Huawei acquired the SDN software assets of Amartus, although the financial terms of the transaction were not disclosed. The terms of the deal include the senior team and product staff based in Ireland joining Huawei with the remaining Amartus staff retaining the rights to service current customers and pursue operator software development and integration service opportunities. Huawei gains the Amartus Chameleon SDS product, which is designed as a multi-vendor service orchestrator that extends lifecycle automation for on-demand cloud and network services over hybrid virtual and physical environments. Specifically the Chameleon SDS uses the Amartus Runtime Programmable Modelling technology which is developed to enable developers to build orchestration apps via runtime configuration and modeling while avoiding legacy coding methods.
How does the acquisition of the Amartus SDN software assets advance its SDN roadmap and improve Huawei’s competitive prospects?
- Improve Vertical Targeting: Huawei has yet to provide details on how it plans to integrate the Chameleon SDS product into its portfolio. However Huawei has already used SDN to underpin the development of its Agile IoT platform aimed at easing onboarding of IoT apps. Moreover, Huawei has devoted more of its portfolio development and marketing resources to promote solutions aimed at supporting verticals such as connected car, transportation, and energy. With the Chameleon SDS technology, Huawei wields more SDN resources to address a wider range of SDN-driven operator and enterprise vertical opportunities.
- Fixed Network Presence: The president of the Fixed Networks product line, Jan Zhu, was quoted in the press release explanation for Huawei’s decision to acquire the Amartus software assets. This was no coincidence since Amartus touted its Chameleon SDS platform was already proven in fixed networks (i.e., Carrier Ethernet) before its targeting of mobile networks. Presumably Huawei will continue to develop the Chameleon SDS assets for fixed network applications, especially within the European fixed network segment where Huawei already commands a top-tier market presence.

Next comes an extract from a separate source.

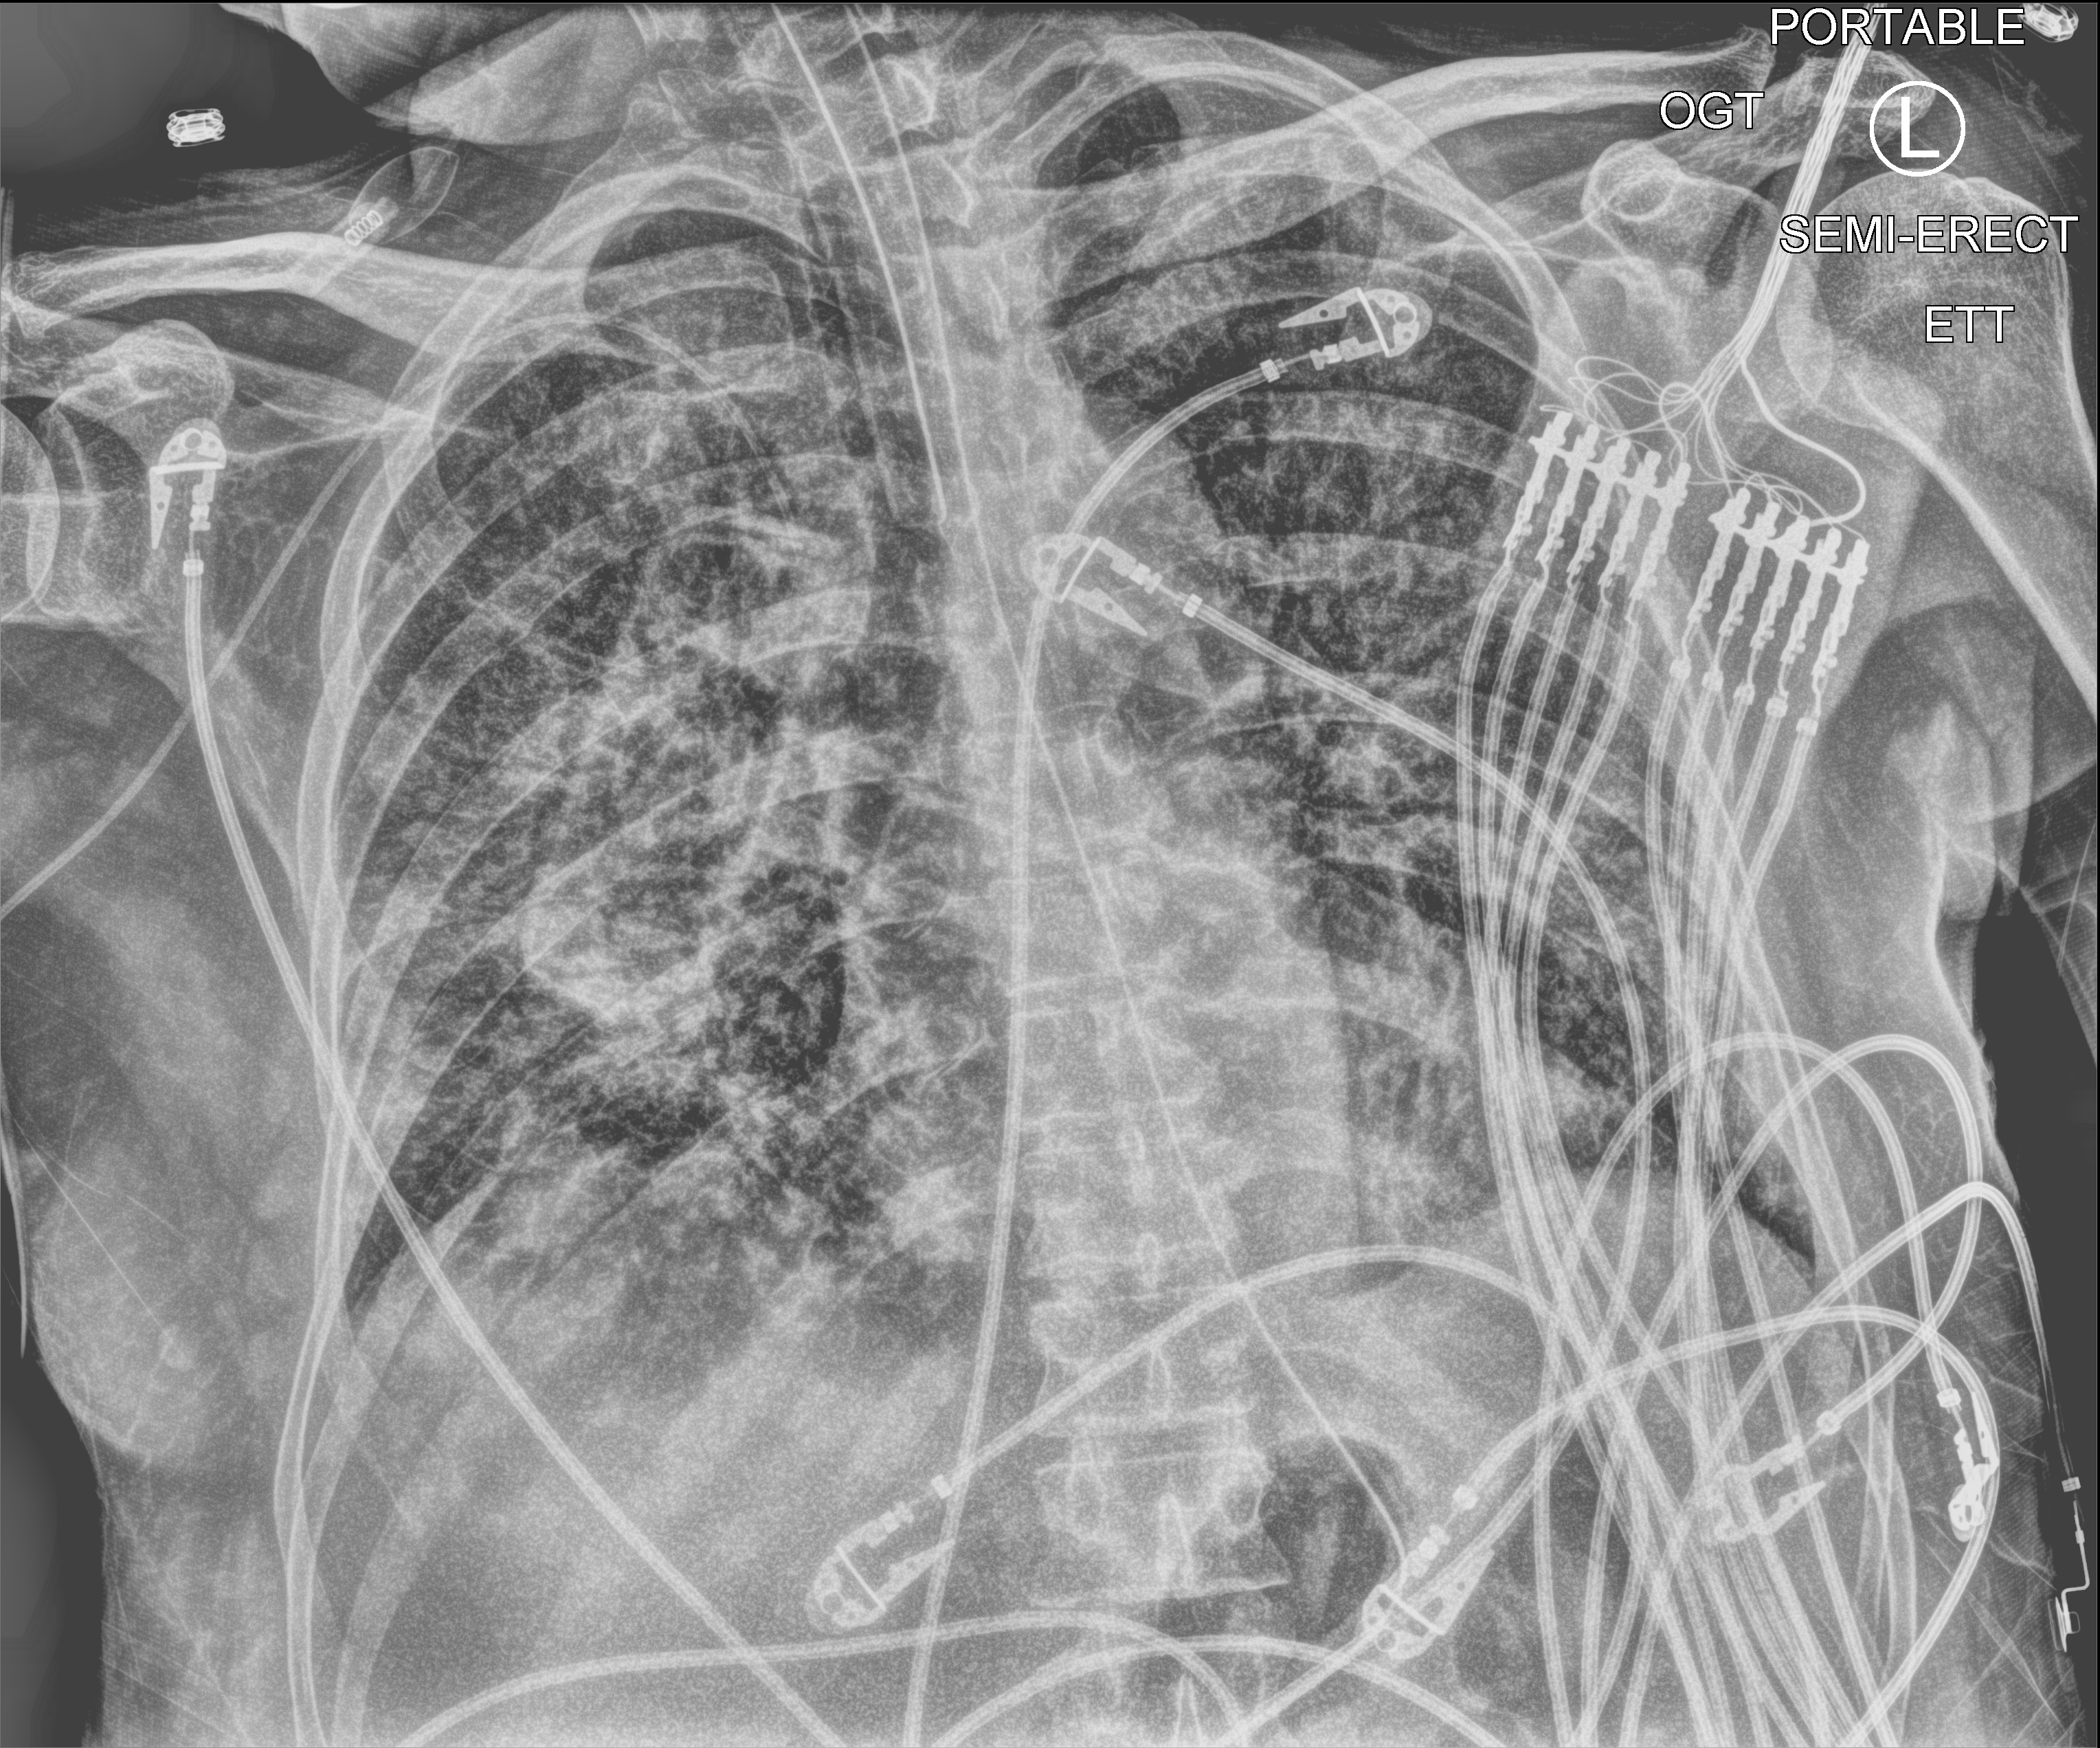
Bedside chest radiograph (computed radiography); anteroposterior (AP) projection. Patient hospitalised with COVID-19; male, aged 60–74 years.
From the hospital-stay record, not from the radiograph (when in the stay this image was taken is not recorded): admitted to intensive care during this hospital stay: yes; mechanically ventilated during this hospital stay: yes; length of hospital stay: 28 days.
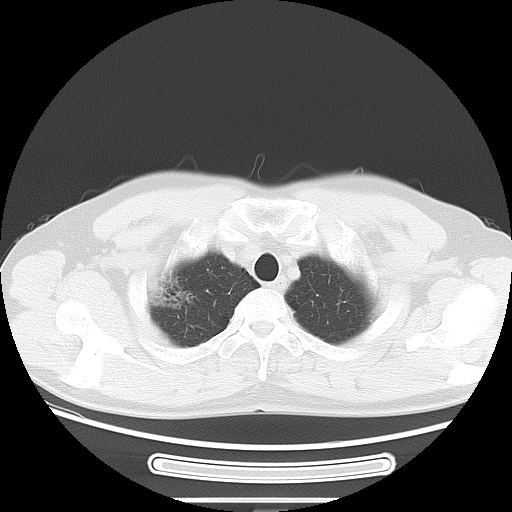
Chest CT, one axial slice. Position 59 of 68 along the scan axis. Reconstruction kernel LUNG. Lung window (W 1500 / L -600 HU). 5 mm slice thickness. 512 × 512 image matrix, field of view 382 × 382 mm. Male patient, age 53 years. Case-level facts recorded for this patient, not image findings: clinical TNM (as recorded): T1c N0 M0; histopathological grade: G2.
Structures marked on this image (bounding box drawn by a radiologist):
- lung tumour (recorded histology: adenocarcinoma): bounding box [x1, y1, x2, y2] px = [143, 268, 199, 316]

- Detail Amartus Integration Progress: Curiously Huawei did not issue its own press release in acquiring the Amartus SDN software assets. While Huawei was not obligated to issue an announcement it gives rivals some latitude to advance marketing claims where Huawei has left a marketing void. For example, the deal allows Amartus to retain rights to service current customers and pursue new software development and service support deals. This can cause short-term confusion in the channels, which Huawei can rectify by detailing its progress toward integrating Amartus SDN software assets. Likewise Huawei provided few details on how the Chameleon SDS platform fits into its overall portfolio beyond generic aims to accelerate its SDN roadmap and competitiveness. With more shared details Huawei can reduce the degree to which rivals can portray the move as the buying of distressed assets on the cheap that indicts Huawei’s capacity to develop SDN/NFV orchestration capabilities in-house.
- Clarify Mobile Development Aims: Amartus touted the Chameleon SDS platform’s credentials in supporting fixed network apps, such as Carrier Ethernet, MPLS, and DSL, through publication of multiple use cases. This also included highlighting OSS transformation use cases for fulfillment, assurance, SLA management, inventory, and traffic monitoring apps. Before Huawei acquired the Chameleon SDS assets Amartus embarked on targeting mobile environments. Huawei needs to clarify if it plans to continue developing the platform to better address mobile networks to pre-empt rivals challenging its suitability for mobile apps.